Services have been set for April 24 for Michaelina Bellamy, whose long career as a working singer in Las Vegas was usurped by the headlines of her 2007 assault by a Catholic priest. She died April 7 of leukemia, at age 59.

Bellamy's resume included two long stints with the Tropicana's "Folies Bergere," from 1978 through 1984 and from 1987 through 1990. She also toured with Engelbert Humperdinck as a backup singer and is featured in one of his concert DVDs. During the 2000s, she was a solo-billed lounge singer at the Stratosphere's Top of the World lounge.

Bellamy became front-page news in January 2007 when she was assaulted by the Rev. George Chaanine at Our Lady of Las Vegas Catholic Church while employed there as an events coordinator.

After Chaanine battered her with a wine bottle, doctors used 20 staples to close a gash on her head. She was treated for a broken hand and bruises on her throat, head and knees.

After evading arrest for six days, making national news as "the fugitive priest," Chaanine eventually pleaded guilty and was sentenced to prison.

Bellamy and one of her daughters testified that the priest was obsessed with her. "The more I stayed away, the more he pushed," she said in 2007.

In happier days, Bellamy billed herself as a "Miva," or Mexican diva, touting her ability to sing in Spanish, Portuguese, French and English.

She was born in Los Angeles on June 13, 1952. She served in the U.S. Air Force and sang with the Airmen of Note.

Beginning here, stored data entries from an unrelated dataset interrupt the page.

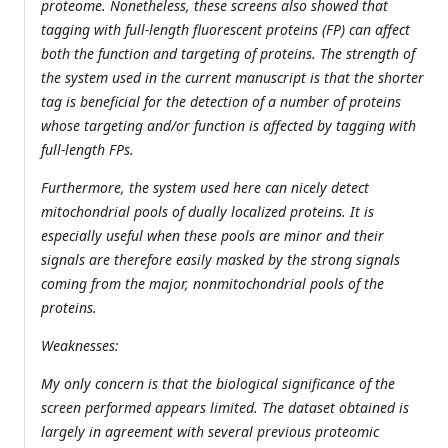
proteome. Nonetheless, these screens also showed that
tagging with full-length fluorescent proteins (FP) can affect
both the function and targeting of proteins. The strength of
the system used in the current manuscript is that the shorter
tag is beneficial for the detection of a number of proteins
whose targeting and/or function is affected by tagging with
full-length FPs.
Furthermore, the system used here can nicely detect
mitochondrial pools of dually localized proteins. It is
especially useful when these pools are minor and their
signals are therefore easily masked by the strong signals
coming from the major, nonmitochondrial pools of the
proteins.
Weaknesses:
My only concern is that the biological significance of the
screen performed appears limited. The dataset obtained is
largely in agreement with several previous proteomic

She also accompanied Bob Hope on a USO tour of Vietnam.

"I've done a lot of things, been to a lot of places," she told the Review-Journal in 2005, while working the Stratosphere's lounge. "The lounge is the interlude of a great song, that's how I view my life."

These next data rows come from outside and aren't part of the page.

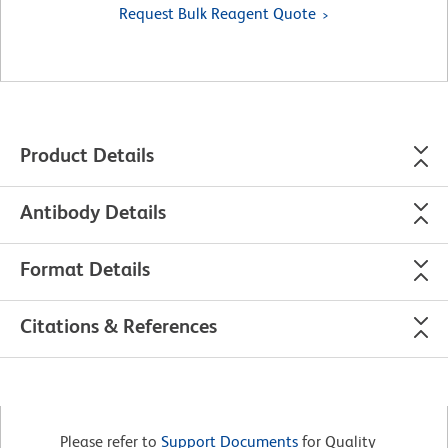
Request Bulk Reagent Quote
Product Details
Antibody Details
Format Details
Citations & References
Please refer to
Support Documents
for Quality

Last October, when Bellamy's medical bills for her cancer treatments were mounting, local entertainers rallied in a benefit at the South Point for a performer who always had been generous donating her own time and talent to various fundraisers.

She is survived by three daughters -- Maria Kintner, Andreanna Veith and Jacquelyn Veith -- and by six grandchildren.

Services will be at 10 a.m. April 24 in the Guardian Angel Cathedral, 302 Cathedral Way. Burial will follow at 2 p.m. at Southern Nevada Veterans Memorial Cemetery, Boulder City.